Pi-fusion: Physics-informed diffusion model for learning fluid dynamics

TL;DR

Pi-fusion is a physics-informed diffusion model that effectively predicts the temporal evolution of fluid dynamics, improving accuracy and generalization over existing methods by incorporating physics-guided sampling and reciprocal learning.

Contribution

The paper introduces Pi-fusion, a novel physics-informed diffusion model with physics-guided sampling and reciprocal learning strategies for better fluid dynamics prediction.

Findings

Outperforms state-of-the-art methods in predicting velocity and pressure fields.

Demonstrates strong generalization on synthetic and real-world datasets.

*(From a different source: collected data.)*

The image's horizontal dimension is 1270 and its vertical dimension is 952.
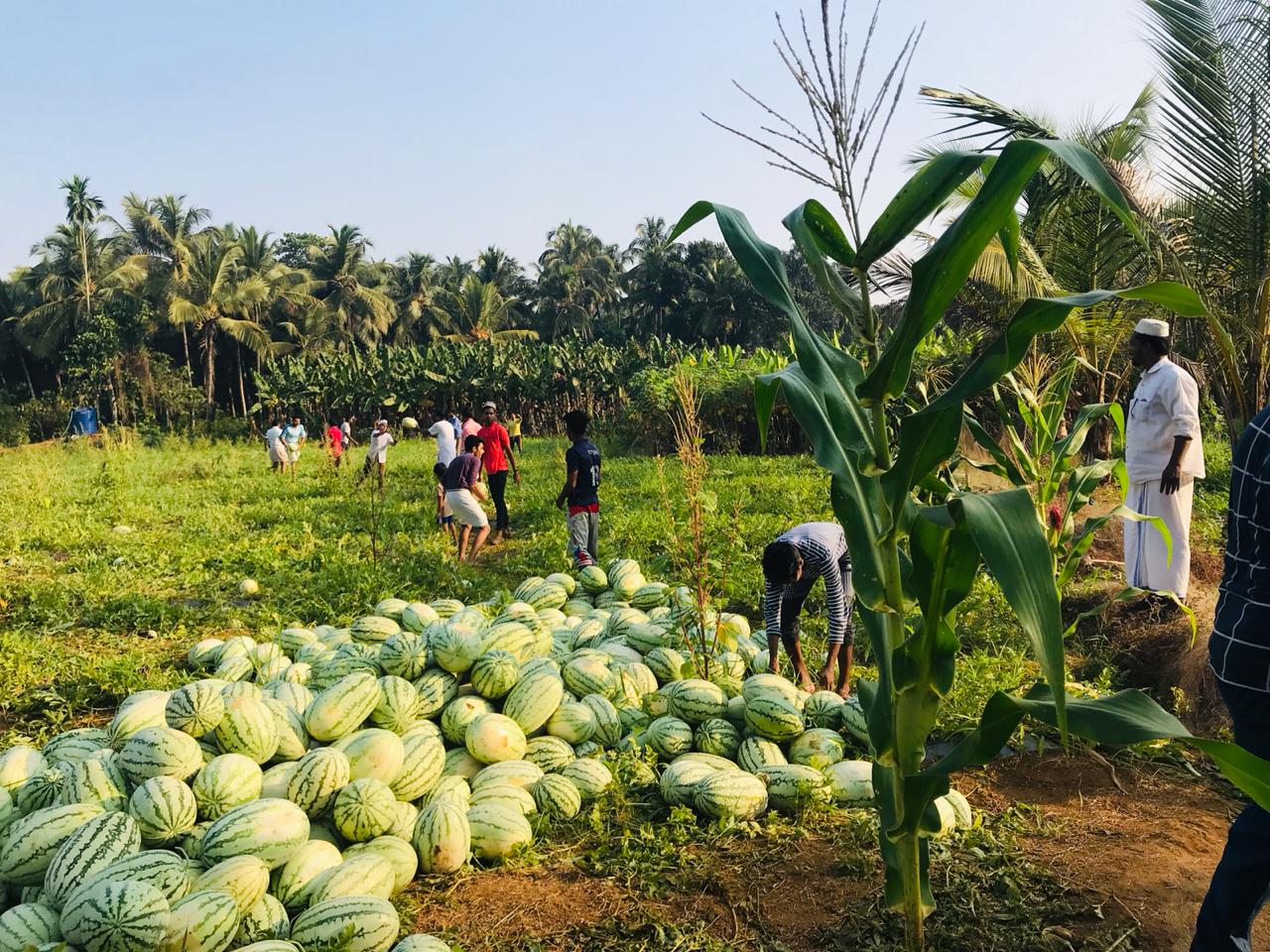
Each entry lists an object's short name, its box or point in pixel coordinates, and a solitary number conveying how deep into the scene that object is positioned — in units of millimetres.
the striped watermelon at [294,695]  4301
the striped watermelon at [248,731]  3812
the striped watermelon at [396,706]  4184
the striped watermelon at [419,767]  3854
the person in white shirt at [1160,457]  6086
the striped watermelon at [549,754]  4230
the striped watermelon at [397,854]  3316
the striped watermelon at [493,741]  4152
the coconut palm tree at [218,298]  40938
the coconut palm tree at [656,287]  49781
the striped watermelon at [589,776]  4020
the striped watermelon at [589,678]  4863
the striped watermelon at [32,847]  3180
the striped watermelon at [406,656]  4688
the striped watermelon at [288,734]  3956
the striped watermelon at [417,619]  5699
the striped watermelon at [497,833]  3586
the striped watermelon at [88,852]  2961
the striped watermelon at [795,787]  3902
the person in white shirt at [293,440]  21248
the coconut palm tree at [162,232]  44469
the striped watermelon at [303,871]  3125
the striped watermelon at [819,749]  4215
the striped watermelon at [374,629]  5668
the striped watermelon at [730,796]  3781
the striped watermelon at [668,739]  4367
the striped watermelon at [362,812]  3482
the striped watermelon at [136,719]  3968
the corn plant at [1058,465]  4570
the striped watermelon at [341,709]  4031
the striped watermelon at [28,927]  2766
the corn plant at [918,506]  1893
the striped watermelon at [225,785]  3486
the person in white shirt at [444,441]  13539
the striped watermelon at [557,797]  3850
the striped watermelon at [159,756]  3574
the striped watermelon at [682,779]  3924
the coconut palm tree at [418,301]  51250
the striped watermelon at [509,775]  3926
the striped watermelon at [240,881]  2969
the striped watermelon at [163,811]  3334
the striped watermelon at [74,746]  3936
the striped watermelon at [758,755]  4184
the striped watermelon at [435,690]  4457
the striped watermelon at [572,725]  4457
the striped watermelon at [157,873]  2898
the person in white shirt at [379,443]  15023
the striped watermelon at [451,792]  3633
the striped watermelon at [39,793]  3549
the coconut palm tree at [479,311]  48156
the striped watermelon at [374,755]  3758
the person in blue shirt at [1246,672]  2514
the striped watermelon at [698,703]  4586
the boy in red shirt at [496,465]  11609
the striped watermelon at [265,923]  2906
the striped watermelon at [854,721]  4395
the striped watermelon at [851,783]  3977
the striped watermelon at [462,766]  4168
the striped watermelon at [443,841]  3451
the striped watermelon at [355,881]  3088
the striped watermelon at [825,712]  4578
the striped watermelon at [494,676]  4551
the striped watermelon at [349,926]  2828
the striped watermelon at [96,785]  3453
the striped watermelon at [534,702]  4414
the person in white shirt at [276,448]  20062
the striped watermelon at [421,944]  2773
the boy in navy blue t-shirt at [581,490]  8820
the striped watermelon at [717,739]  4363
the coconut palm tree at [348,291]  47438
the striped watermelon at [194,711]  3852
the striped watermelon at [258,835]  3201
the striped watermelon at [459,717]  4336
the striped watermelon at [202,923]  2752
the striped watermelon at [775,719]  4375
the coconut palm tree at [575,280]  53031
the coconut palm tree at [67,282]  41344
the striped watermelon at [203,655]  6113
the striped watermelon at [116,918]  2686
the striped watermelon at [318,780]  3576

Effectively models time-variant fluid motion with probabilistic inference.

Abstract

Physics-informed deep learning has been developed as a novel paradigm for learning physical dynamics recently. While general physics-informed deep learning methods have shown early promise in learning fluid dynamics, they are difficult to generalize in arbitrary time instants in real-world scenario, where the fluid motion can be considered as a time-variant trajectory involved large-scale particles. Inspired by the advantage of diffusion model in learning the distribution of data, we first propose Pi-fusion, a physics-informed diffusion model for predicting the temporal evolution of velocity and pressure field in fluid dynamics. Physics-informed guidance sampling is proposed in the inference procedure of Pi-fusion to improve the accuracy and interpretability of learning fluid dynamics. Furthermore, we introduce a training strategy based on reciprocal learning to learn the quasiperiodical pattern of fluid motion and thus improve the generalizability of the model. The proposed approach are then evaluated on both synthetic and real-world dataset, by comparing it with state-of-the-art physics-informed deep learning methods. Experimental results show that the proposed approach significantly outperforms existing methods for predicting temporal evolution of velocity and pressure field, confirming its strong generalization by drawing probabilistic inference of forward process and physics-informed guidance sampling. The proposed Pi-fusion can also be generalized in learning other physical dynamics governed by partial differential equations.